The moment I grasped the scope of the case, the moment everything had finally sunk in, I put the call in to Headquarters. This was going to be a bureaucratic nightmare as every police force in every city, province, state, country and continent tried to catch the killer, and we were going to need all the help we could get. The approval for more manpower came in and with that, the calls went out. An hour later we had four more detectives in the office, all of them at my beck and call.

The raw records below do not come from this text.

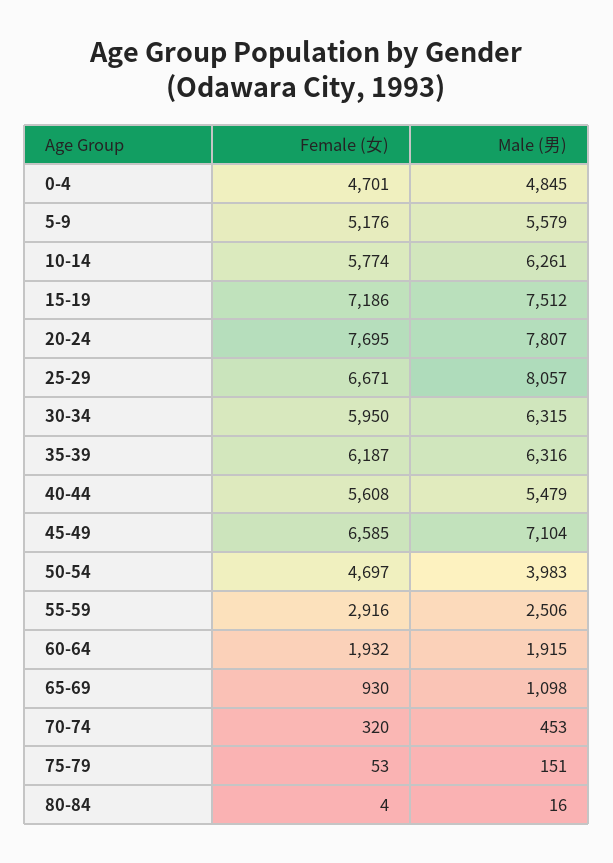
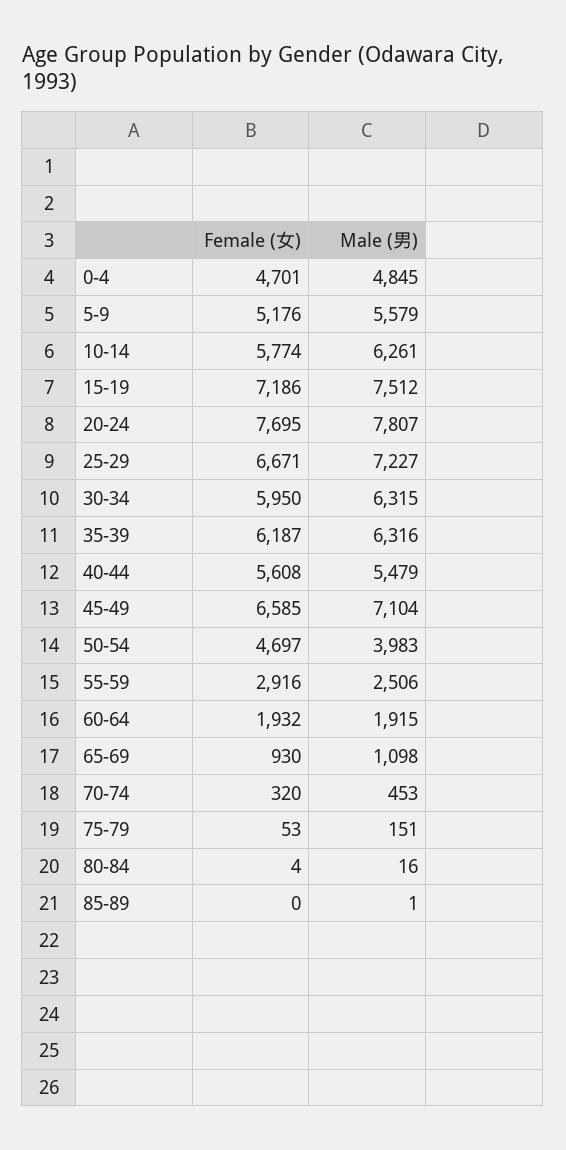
  {
    "Female (女)": {
      "0-4": 4701,
      "5-9": 5176,
      "10-14": 5774,
      "15-19": 7186,
      "20-24": 7695,
      "25-29": 6671,
      "30-34": 5950,
      "35-39": 6187,
      "40-44": 5608,
      "45-49": 6585,
      "50-54": 4697,
      "55-59": 2916,
      "60-64": 1932,
      "65-69": 930,
      "70-74": 320,
      "75-79": 53,
-     "80-84": 4
+     "80-84": 4,
+     "85-89": 0
    },
    "Male (男)": {
      "0-4": 4845,
      "5-9": 5579,
      "10-14": 6261,
      "15-19": 7512,
      "20-24": 7807,
-     "25-29": 8057,
+     "25-29": 7227,
      "30-34": 6315,
      "35-39": 6316,
      "40-44": 5479,
      "45-49": 7104,
      "50-54": 3983,
      "55-59": 2506,
      "60-64": 1915,
      "65-69": 1098,
      "70-74": 453,
      "75-79": 151,
-     "80-84": 16
+     "80-84": 16,
+     "85-89": 1
    }
  }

The first step was for someone to find me a world map. The stores were closed and I couldn’t think of anywhere in the detachment where we might find one. Then someone remembered that the Superintendent had one in his office. I gave the order to commandeer the map and prepared to take the flack if need be.
I had printed out several copies of each of the e-mails. One detective was going through the e-mails and putting a push pin into the map at the coordinates of each suspected burial site. The other three were contacting the agencies that had received the e-mails in order to try and confirm whether or not a body had been found. They had to contend with language barriers and jurisdictional issues with every phone call, but with each call we came one step closer. Most of the agencies had investigated and already found the bodies. Some had dismissed the e-mails as pranks, something I couldn’t comprehend, and in other cases the bodies had been found previously, and they were now trying to confirm that the locations they had been found in matched those listed in the e-mails.